INTERNATIONAL NEWS - Fijians were warned Thursday that no part of the Pacific island nation would escape the wrath of approaching super cyclone Yasa, expected to bring flash floods, huge waves and widespread destruction.
Prime Minister Frank Bainimarama blamed the unfolding emergency on climate change and told islanders that the storm could be worse than a cyclone four years ago that killed dozens.
The top-of-the-scale category five storm continued to gather strength as it rumbled toward Fiji, with wind gusts reaching 325 kilometres an hour (200 miles an hour).
Yasa was forecast to make landfall late Thursday but its outer bands were already bringing heavy rain and strong winds, causing widespread flooding, cutting off roads and leaving communities isolated.
Bainimarama said the approaching storm was so big that its impact was likely to be felt across the entire country, not just in localised areas.
"Over 850,000 Fijians are in the direct path of the cyclone –– more than 95 percent of our population," he said.
"Everywhere in Fiji, we can expect the rains will get worse, the winds will become more destructive.
"In low-lying areas, we anticipate flash flooding and severe coastal inundation, including waves up to 10 metres (33 foot) in height."
He said could Yasa "could easily surpass" the destruction wrought by Cyclone Winston in February 2016, which killed 44 people and destroyed tens of thousands of homes.
The Fijian leader, a long-time campaigner for climate action, had no doubt global warming was fuelling such super storms, which were once rare but have become relatively common.
"As the world is getting warmer these storms are getting stronger," he said.
"Every one of us must treat these climate-fuelled catastrophes with deadly seriousness."
Fiji has opened evacuation centres and people living near the coast have been advised to flee to higher ground.
Housing in Fiji's villages is largely made from timber and corrugated iron, making them vulnerable to high winds.
Sheltering in schools, church halls and even shipping containers offers better protection but runs the risk of health issues if people stay longer than a few days.
All schools and public transport were closed, with non-essential public servants told to stay home and a curfew in place for Thursday night.
"We don't want anybody losing their lives out there," assistant police commissioner Abdul Khan said.
"We will be here to protect you. Please take this seriously and let us prepare for a worst-case scenario."
The warnings were being heeded in Suva, where the downtown area was virtually abandoned Thursday morning as residents hunkered down.
"It's like a ghost town.
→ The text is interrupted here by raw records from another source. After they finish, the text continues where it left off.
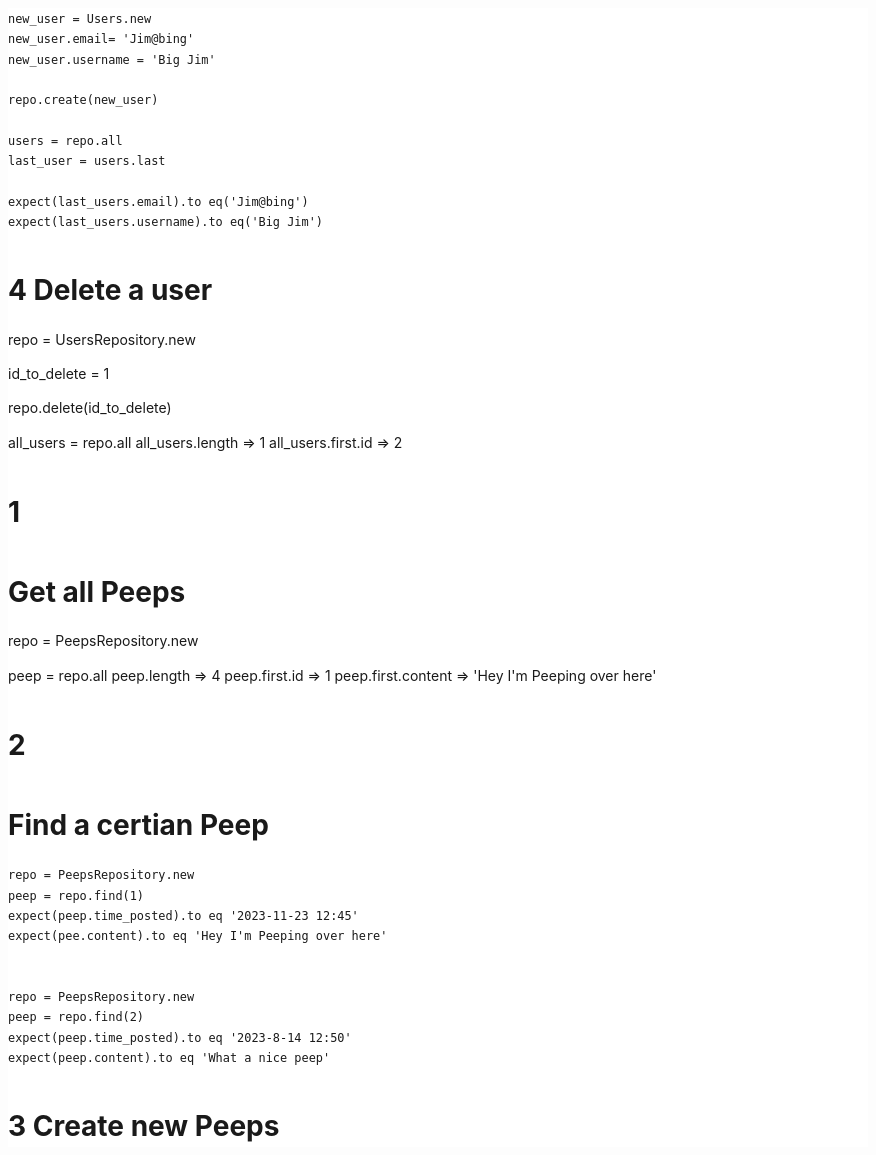     new_user = Users.new
    new_user.email= 'Jim@bing'
    new_user.username = 'Big Jim'

    repo.create(new_user)

    users = repo.all
    last_user = users.last

    expect(last_users.email).to eq('Jim@bing')
    expect(last_users.username).to eq('Big Jim')


# 4 Delete a user

repo = UsersRepository.new

id_to_delete = 1

repo.delete(id_to_delete)

all_users = repo.all
all_users.length => 1
all_users.first.id => 2


# 1
# Get all Peeps

repo = PeepsRepository.new

peep = repo.all
peep.length => 4
peep.first.id => 1
peep.first.content => 'Hey I'm Peeping over here'

# 2 
# Find a certian Peep

    repo = PeepsRepository.new
    peep = repo.find(1)
    expect(peep.time_posted).to eq '2023-11-23 12:45'
    expect(pee.content).to eq 'Hey I'm Peeping over here'


    repo = PeepsRepository.new
    peep = repo.find(2)
    expect(peep.time_posted).to eq '2023-8-14 12:50'
    expect(peep.content).to eq 'What a nice peep'
  
# 3 Create new Peeps
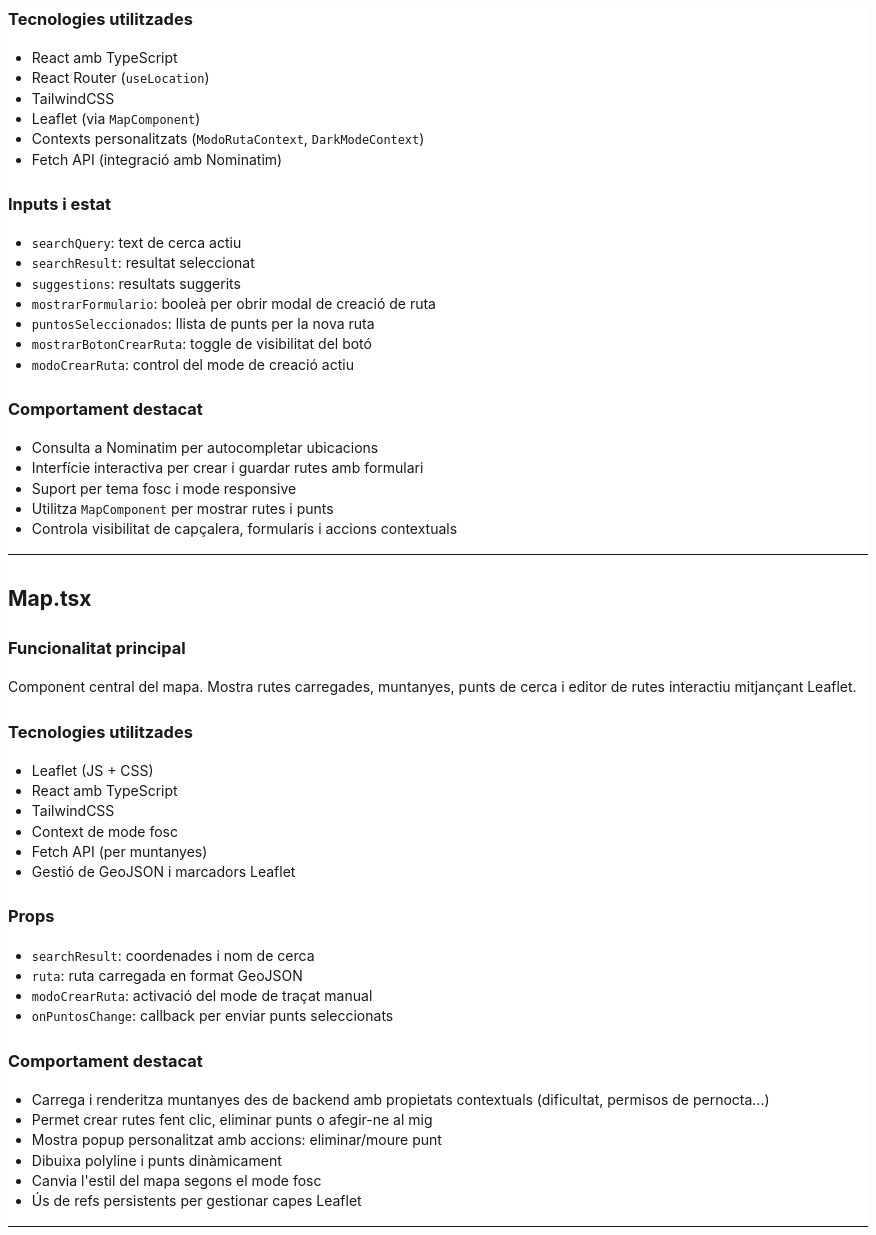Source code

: ### Tecnologies utilitzades
- React amb TypeScript
- React Router (`useLocation`)
- TailwindCSS
- Leaflet (via `MapComponent`)
- Contexts personalitzats (`ModoRutaContext`, `DarkModeContext`)
- Fetch API (integració amb Nominatim)

### Inputs i estat
- `searchQuery`: text de cerca actiu
- `searchResult`: resultat seleccionat
- `suggestions`: resultats suggerits
- `mostrarFormulario`: booleà per obrir modal de creació de ruta
- `puntosSeleccionados`: llista de punts per la nova ruta
- `mostrarBotonCrearRuta`: toggle de visibilitat del botó
- `modoCrearRuta`: control del mode de creació actiu

### Comportament destacat
- Consulta a Nominatim per autocompletar ubicacions
- Interfície interactiva per crear i guardar rutes amb formulari
- Suport per tema fosc i mode responsive
- Utilitza `MapComponent` per mostrar rutes i punts
- Controla visibilitat de capçalera, formularis i accions contextuals

---

## Map.tsx

### Funcionalitat principal
Component central del mapa. Mostra rutes carregades, muntanyes, punts de cerca i editor de rutes interactiu mitjançant Leaflet.

### Tecnologies utilitzades
- Leaflet (JS + CSS)
- React amb TypeScript
- TailwindCSS
- Context de mode fosc
- Fetch API (per muntanyes)
- Gestió de GeoJSON i marcadors Leaflet

### Props
- `searchResult`: coordenades i nom de cerca
- `ruta`: ruta carregada en format GeoJSON
- `modoCrearRuta`: activació del mode de traçat manual
- `onPuntosChange`: callback per enviar punts seleccionats

### Comportament destacat
- Carrega i renderitza muntanyes des de backend amb propietats contextuals (dificultat, permisos de pernocta...)
- Permet crear rutes fent clic, eliminar punts o afegir-ne al mig
- Mostra popup personalitzat amb accions: eliminar/moure punt
- Dibuixa polyline i punts dinàmicament
- Canvia l'estil del mapa segons el mode fosc
- Ús de refs persistents per gestionar capes Leaflet

---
There'll be no business here today," one office worker told AFP.
"It's calm now, but it's scary because we know it's coming."
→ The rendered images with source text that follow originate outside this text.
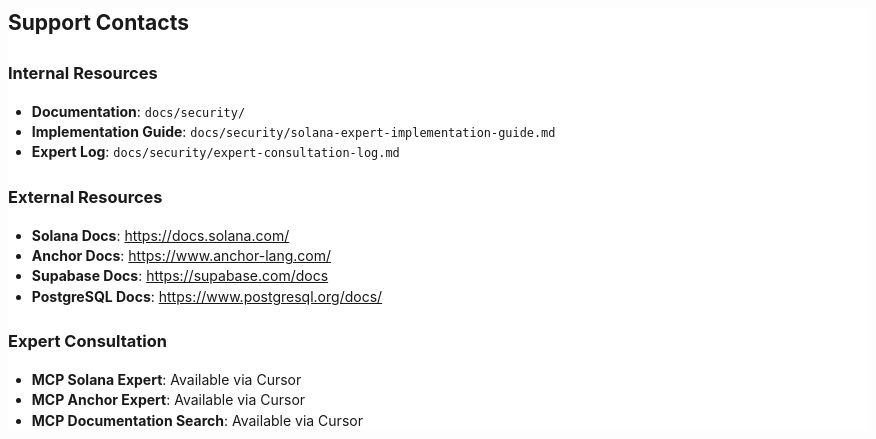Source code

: ## Support Contacts

### Internal Resources
- **Documentation**: `docs/security/`
- **Implementation Guide**: `docs/security/solana-expert-implementation-guide.md`
- **Expert Log**: `docs/security/expert-consultation-log.md`

### External Resources
- **Solana Docs**: https://docs.solana.com/
- **Anchor Docs**: https://www.anchor-lang.com/
- **Supabase Docs**: https://supabase.com/docs
- **PostgreSQL Docs**: https://www.postgresql.org/docs/

### Expert Consultation
- **MCP Solana Expert**: Available via Cursor
- **MCP Anchor Expert**: Available via Cursor
- **MCP Documentation Search**: Available via Cursor

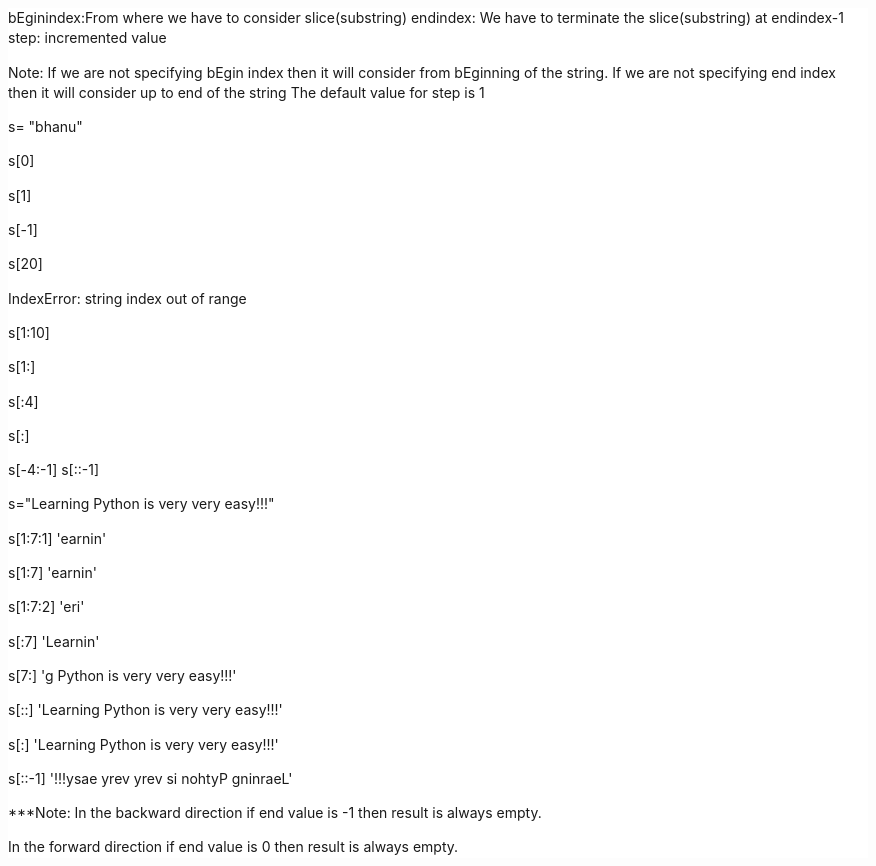 bEginindex:From where we have to consider slice(substring) endindex: We have to terminate the slice(substring) at endindex-1 step: incremented value

Note: If we are not specifying bEgin index then it will consider from bEginning of the string.
If we are not specifying end index then it will consider up to end of the string
The default value for step is 1


s= "bhanu"

s[0]

s[1]

s[-1]

s[20]

IndexError: string index out of range

s[1:10]

s[1:]

s[:4]

s[:]

s[-4:-1]
s[::-1]

s="Learning Python is very very easy!!!"

s[1:7:1]
'earnin'

s[1:7]
'earnin'

s[1:7:2]
'eri'

s[:7]
'Learnin'

s[7:]
'g Python is very very easy!!!'

s[::]
'Learning Python is very very easy!!!'

s[:]
'Learning Python is very very easy!!!'

s[::-1]
'!!!ysae yrev yrev si nohtyP gninraeL'

***Note:
In the backward direction if end value is -1 then result is always empty.

In the forward direction if end value is 0 then result is always empty.
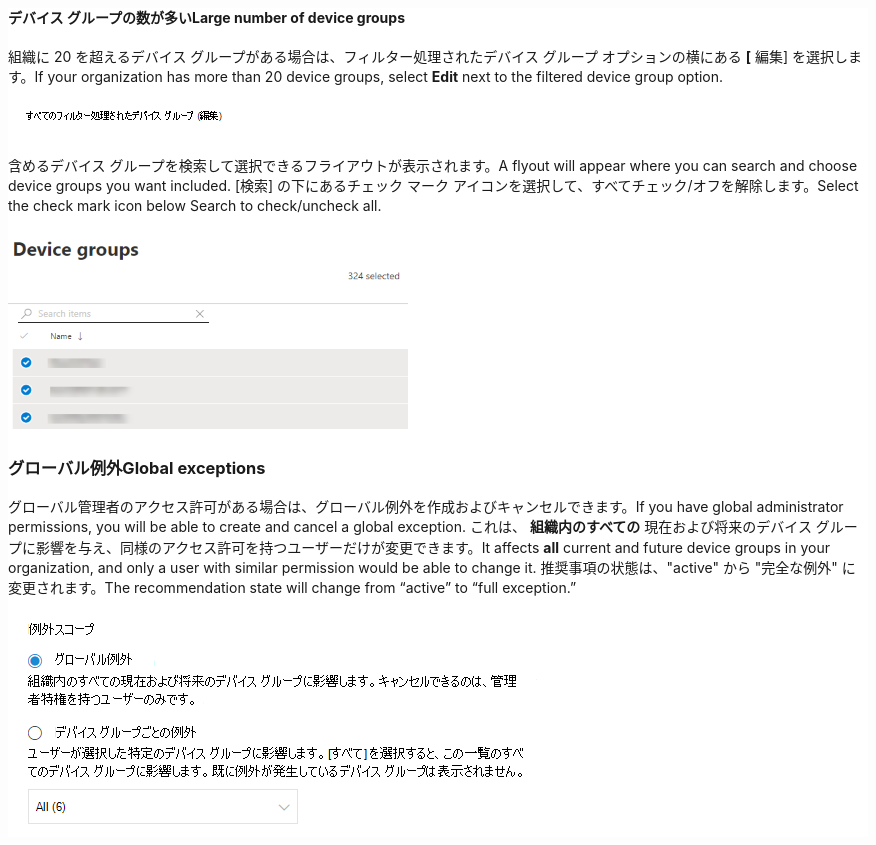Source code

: #### <a name="large-number-of-device-groups"></a><span data-ttu-id="77e3b-136">デバイス グループの数が多い</span><span class="sxs-lookup"><span data-stu-id="77e3b-136">Large number of device groups</span></span>

<span data-ttu-id="77e3b-137">組織に 20 を超えるデバイス グループがある場合は、フィルター処理されたデバイス グループ オプションの横にある **[** 編集] を選択します。</span><span class="sxs-lookup"><span data-stu-id="77e3b-137">If your organization has more than 20 device groups, select **Edit** next to the filtered device group option.</span></span>

![多数のグループを編集する方法を示します。](images/tvm-exception-edit-groups.png)

<span data-ttu-id="77e3b-139">含めるデバイス グループを検索して選択できるフライアウトが表示されます。</span><span class="sxs-lookup"><span data-stu-id="77e3b-139">A flyout will appear where you can search and choose device groups you want included.</span></span> <span data-ttu-id="77e3b-140">[検索] の下にあるチェック マーク アイコンを選択して、すべてチェック/オフを解除します。</span><span class="sxs-lookup"><span data-stu-id="77e3b-140">Select the check mark icon below Search to check/uncheck all.</span></span>

![大きなデバイス グループのフライアウトを表示する。](images/tvm-exception-device-group-flyout-400.png)

### <a name="global-exceptions"></a><span data-ttu-id="77e3b-142">グローバル例外</span><span class="sxs-lookup"><span data-stu-id="77e3b-142">Global exceptions</span></span>

<span data-ttu-id="77e3b-143">グローバル管理者のアクセス許可がある場合は、グローバル例外を作成およびキャンセルできます。</span><span class="sxs-lookup"><span data-stu-id="77e3b-143">If you have global administrator permissions, you will be able to create and cancel a global exception.</span></span> <span data-ttu-id="77e3b-144">これは、 **組織内のすべての** 現在および将来のデバイス グループに影響を与え、同様のアクセス許可を持つユーザーだけが変更できます。</span><span class="sxs-lookup"><span data-stu-id="77e3b-144">It affects **all** current and future device groups in your organization, and only a user with similar permission would be able to change it.</span></span> <span data-ttu-id="77e3b-145">推奨事項の状態は、"active" から "完全な例外" に変更されます。</span><span class="sxs-lookup"><span data-stu-id="77e3b-145">The recommendation state will change from “active” to “full exception.”</span></span>

![グローバル例外オプションの表示。](images/tvm-exception-global.png)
New Zealand-based meteorological service Weatherwatch said Yasa was one of the most powerful cyclones recorded in the South Pacific, capable of cutting a swathe of destruction 300 kilometres wide.
"This storm has the ability to swamp entire islands, inundate entire coastal communities, wipe some small islands off the map entirely," Weatherwatch managing director Philip Duncan said.
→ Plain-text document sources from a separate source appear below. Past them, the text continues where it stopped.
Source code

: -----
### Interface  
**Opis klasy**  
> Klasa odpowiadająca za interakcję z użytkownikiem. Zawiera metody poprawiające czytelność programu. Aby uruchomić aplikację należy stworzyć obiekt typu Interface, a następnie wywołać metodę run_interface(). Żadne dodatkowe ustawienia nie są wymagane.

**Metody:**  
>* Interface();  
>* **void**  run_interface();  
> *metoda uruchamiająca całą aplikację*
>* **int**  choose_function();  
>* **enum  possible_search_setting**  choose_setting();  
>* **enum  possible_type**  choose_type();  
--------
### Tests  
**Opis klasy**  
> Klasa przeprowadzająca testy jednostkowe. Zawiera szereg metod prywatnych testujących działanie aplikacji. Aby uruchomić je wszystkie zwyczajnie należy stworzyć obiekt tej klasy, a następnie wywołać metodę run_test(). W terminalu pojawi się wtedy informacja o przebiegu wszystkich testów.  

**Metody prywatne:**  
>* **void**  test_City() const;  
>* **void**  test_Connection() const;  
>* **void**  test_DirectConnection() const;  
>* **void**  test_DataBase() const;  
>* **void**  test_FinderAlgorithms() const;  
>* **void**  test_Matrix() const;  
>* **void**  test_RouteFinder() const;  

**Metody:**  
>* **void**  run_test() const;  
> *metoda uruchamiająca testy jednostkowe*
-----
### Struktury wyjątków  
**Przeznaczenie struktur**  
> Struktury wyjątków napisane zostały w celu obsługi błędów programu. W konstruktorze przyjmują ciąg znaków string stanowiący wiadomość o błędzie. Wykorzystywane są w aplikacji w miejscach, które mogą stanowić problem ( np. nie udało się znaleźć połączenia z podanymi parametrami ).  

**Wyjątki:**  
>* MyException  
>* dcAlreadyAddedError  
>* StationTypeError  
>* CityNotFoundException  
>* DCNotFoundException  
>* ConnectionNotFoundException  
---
Save the Children said lessons had been learned from Winston in 2016 and Fijians were taking cyclone preparation seriously.
"We've seen people stocking up on essential food items and supplies," the aid agency's Fiji chief Shairana Ali said.
"People are stocking up on water because there is a warning from the Fiji Water Authority that people will not have proper water supply for at least 10 days."
Ali said Yasa was expected to make landfall late Thursday at Bua province, on the island of Vanua Levu, although the cyclone's track has been difficult to accurately predict.
Fiji's borders remain closed due to the coronavirus pandemic, which Ali said could present a challenge for international relief efforts.
Aid agencies have pre-positioned supplies across the country in anticipation of a major disaster during cyclone season, which runs until May next year.
The most recent category five storm to hit Fiji was the highly destructive Cyclone Harold in April this year.